Get out your reading glasses and see the film in its original langauge before Hollywood ruins it!
Directed by Niels Arden Opley
152 mins. in Swedish with subtitles (graphic sexuality and violence)
* * * * *
From Hollywood comes the news that an American remake is planned for the Danish/Swedish film Män som hatar kvinnor—in release on North America under the title The Girl with the Dragon Tattoo and based on the Stieg Larsson novel of the same name. Rumor has it that Brad Pitt is being considered for the lead and that all of Tinseltown’s pretty young things are lining up for the female lead. What a waste! No; this isn’t another slam at Hollywood—which is child’s play—rather an acknowledgement that the original film is so good that there’s no need to mess with it. It is claimed that Americans simply won’t watch films with subtitles. To this we say, get over it. We can’t recall a single European film that was better in remake than in the original, but we could supply quite a long list of fabulous films that were as bland as three-day-old porridge in their English-language garb.

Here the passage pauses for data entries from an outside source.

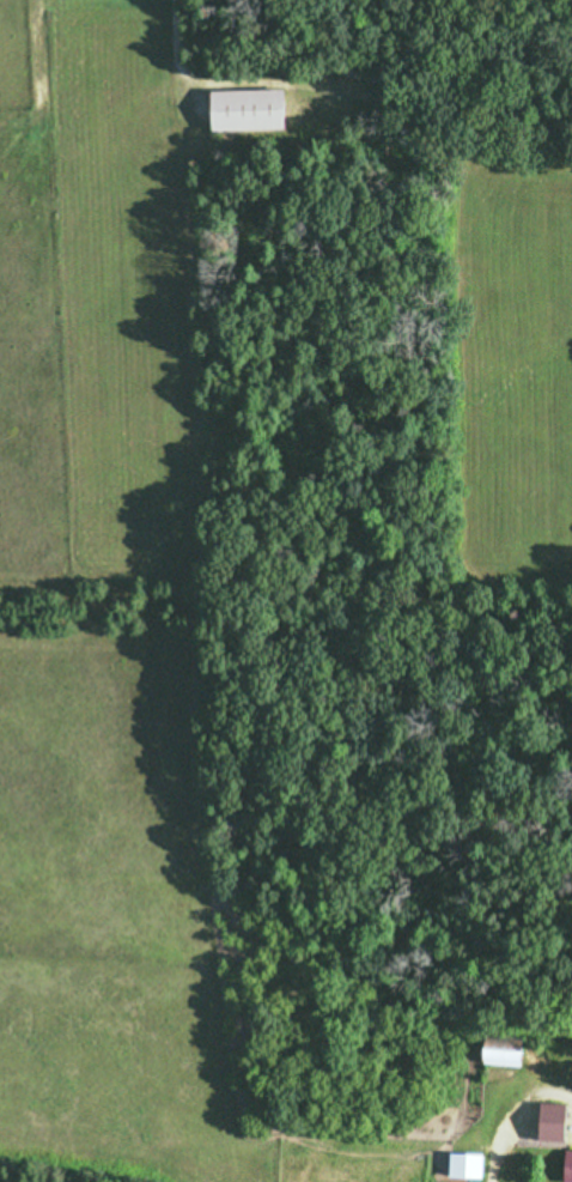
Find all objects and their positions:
building: (242, 108)
road: (509, 1112)
building: (554, 1120)
building: (464, 1164)
building: (566, 1165)

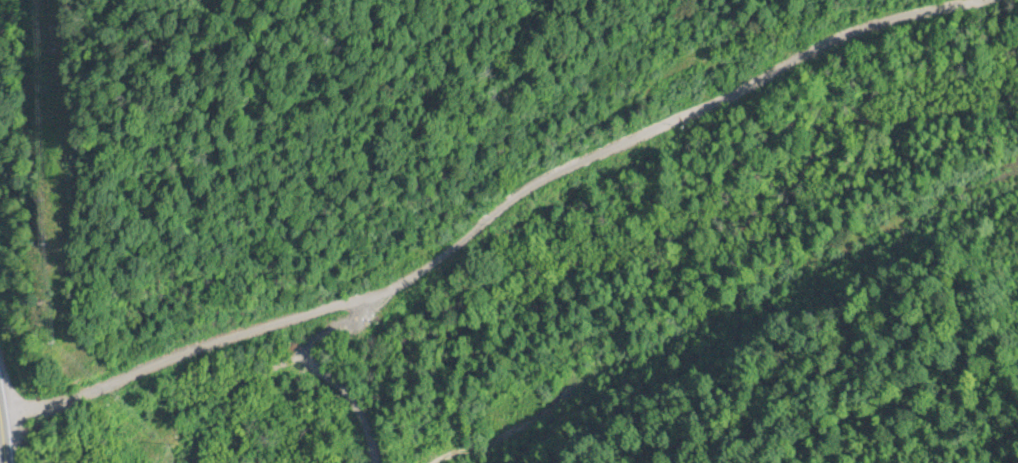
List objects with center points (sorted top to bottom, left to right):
road: (638, 134)
road: (188, 357)
road: (314, 374)
road: (4, 406)
road: (11, 443)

The Girl with the Dragon Tattoo is a disturbing, but brilliant film and part of what makes it work is that its principles are solid actors who are not Hollywood-style eye candy. We follow the travails of investigative reporter Mikael Blomkvist (Michael Nyqvist), who works for a crusading liberal magazine. He’s just lost a major libel suit to a well-heeled industrial giant and is facing six months in jail. In the period between his conviction and when he begins his sentence he’s hired by another powerful magnate, Henrik Vanger, to see if Blomkvist can unravel a forty-year-old mystery: the disappearance of Vanger’s beloved niece, Harriet, from the family’s island compound. Each year Henrik receives a talisman in the mail that suggests that Harriet’s killer is still on the loose.

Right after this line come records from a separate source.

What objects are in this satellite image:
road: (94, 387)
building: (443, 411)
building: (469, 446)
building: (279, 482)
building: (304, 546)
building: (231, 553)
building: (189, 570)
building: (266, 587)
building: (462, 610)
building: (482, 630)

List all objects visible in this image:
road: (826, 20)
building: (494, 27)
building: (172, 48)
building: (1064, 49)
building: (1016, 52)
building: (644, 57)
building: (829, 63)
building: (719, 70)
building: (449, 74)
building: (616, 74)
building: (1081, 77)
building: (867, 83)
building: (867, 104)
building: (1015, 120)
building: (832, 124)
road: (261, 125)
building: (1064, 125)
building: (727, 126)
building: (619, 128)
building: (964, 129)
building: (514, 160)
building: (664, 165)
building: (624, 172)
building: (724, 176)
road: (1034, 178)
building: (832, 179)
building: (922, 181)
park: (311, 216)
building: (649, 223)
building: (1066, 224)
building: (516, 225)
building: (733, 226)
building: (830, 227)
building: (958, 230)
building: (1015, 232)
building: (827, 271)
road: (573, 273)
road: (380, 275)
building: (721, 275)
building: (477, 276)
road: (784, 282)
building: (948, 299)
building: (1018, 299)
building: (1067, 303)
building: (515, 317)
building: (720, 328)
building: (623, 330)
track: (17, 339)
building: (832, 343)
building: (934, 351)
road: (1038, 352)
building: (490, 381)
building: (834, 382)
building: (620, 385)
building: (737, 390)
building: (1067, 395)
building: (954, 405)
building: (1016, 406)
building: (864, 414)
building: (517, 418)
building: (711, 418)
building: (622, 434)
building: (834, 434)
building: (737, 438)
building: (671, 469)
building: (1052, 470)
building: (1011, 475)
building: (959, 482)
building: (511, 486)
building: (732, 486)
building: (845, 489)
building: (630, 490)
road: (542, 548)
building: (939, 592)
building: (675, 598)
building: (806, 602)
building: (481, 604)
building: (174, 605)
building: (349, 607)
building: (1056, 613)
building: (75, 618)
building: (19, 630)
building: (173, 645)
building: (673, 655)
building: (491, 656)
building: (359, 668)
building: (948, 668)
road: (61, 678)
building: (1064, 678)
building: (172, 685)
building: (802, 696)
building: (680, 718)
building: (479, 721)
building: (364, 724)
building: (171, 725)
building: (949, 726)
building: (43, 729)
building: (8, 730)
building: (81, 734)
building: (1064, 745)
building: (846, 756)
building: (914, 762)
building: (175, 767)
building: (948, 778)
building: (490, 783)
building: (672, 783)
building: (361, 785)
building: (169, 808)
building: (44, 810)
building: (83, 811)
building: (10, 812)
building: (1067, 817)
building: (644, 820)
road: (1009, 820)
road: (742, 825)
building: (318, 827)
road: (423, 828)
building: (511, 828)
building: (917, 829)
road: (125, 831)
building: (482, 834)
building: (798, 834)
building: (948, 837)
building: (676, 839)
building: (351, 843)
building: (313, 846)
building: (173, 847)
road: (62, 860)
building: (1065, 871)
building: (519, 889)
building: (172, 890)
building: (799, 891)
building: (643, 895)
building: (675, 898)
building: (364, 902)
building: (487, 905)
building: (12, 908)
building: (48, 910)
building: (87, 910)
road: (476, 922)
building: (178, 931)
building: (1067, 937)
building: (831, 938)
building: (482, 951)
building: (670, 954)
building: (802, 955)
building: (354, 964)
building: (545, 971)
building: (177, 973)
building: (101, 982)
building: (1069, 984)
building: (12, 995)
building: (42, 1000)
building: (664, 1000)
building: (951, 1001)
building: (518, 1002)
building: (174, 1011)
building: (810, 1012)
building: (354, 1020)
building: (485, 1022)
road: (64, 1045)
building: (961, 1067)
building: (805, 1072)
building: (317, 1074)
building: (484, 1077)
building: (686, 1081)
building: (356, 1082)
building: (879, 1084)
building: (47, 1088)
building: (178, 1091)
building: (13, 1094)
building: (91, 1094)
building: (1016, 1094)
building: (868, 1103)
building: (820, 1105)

In a parallel story that soon merges with Blomkvist’s, we meet Lisbeth Salander (Noomi Rapace), a damaged young woman under close court supervision. Her former guardian has just been replaced by a respected politician and at first glance, it looks as if Lisbeth needs a lot of guardianship. She looks like a cross between present-day Goth and late 70s’ punk—her hair is sliced into severe angles, her body is crisscrossed with piercings and self-inflicted insignia, and her back is covered with the tattoo of an angry dragon breathing as much smoke as the cigarettes Lisbeth is seldom without. We learn that in her youth Lisbeth set a man afire and the years have done little to tamp down her simmering anger. She is, however, a hacker extraordinaire. When Lisbeth hears of Blomkvist’s conviction, she investigates him and hacks into the Vanger files upon which he’s working. In one of the few things that is predictable in this film, Blomkvist and Salander soon begin to collaborate. What they learn is far more disturbing than Harriet’s disappearance—a serial killer of women is at large, probably someone whose misogyny is linked to fascism. We give nothing away by telling you this: all of the film’s surface impressions are important because almost no one in this film is exactly as they appear to be.
Already we see pitfalls involved in a U.S. remake. How do we explain what’s common in Scandinavia: allowing a prisoner to defer serving jail time to get his affairs in order? Not trying a juvenile murderer as an adult? The legacy of Nazism? Moreover, to work well Blomkvist has to look protean and rumbled, and Lisbeth needs to be scary, scared, and scarred (literally and psychologically). And what on earth will Hollywood do with themes such as graphic sex, torture, sodomy, and dismemberment?
This is not an easy film to watch by any stretch of the imagination. On a scale of one to ten with Mary Poppins on the low end and Silence of Lambs on the other, Girl with the Dragon Tattoo is a nine. So why anyone would want to see this movie? First of all, it is a heart-palpitating thriller that will leave you white-knuckled. Second, although it’s graphic, it is never gratuitous. That is to say, everything disturbing is in the service of greater questions that make us contemplate issues of gender, justice, greed, power, and (ultimately) humanity. Third, the central performances are riveting. Nyqvist is pitch perfect as he tiptoes between world-weariness, cynicism, and zeal. Rapace is a revelation—a smoldering cauldron of revulsion and desire who makes us want to look away, yet we can’t take our eyes off her. Finally, Opley’s off-balance direction is intelligent and engaging. Think of the tension of a Hitchcock film, the intricacy of Memento, the squalor of Pulp Fiction, and the misdirection of Black Widow.
Put on your reading glasses and see the Swedish-language version. Why re-cut a perfect gem?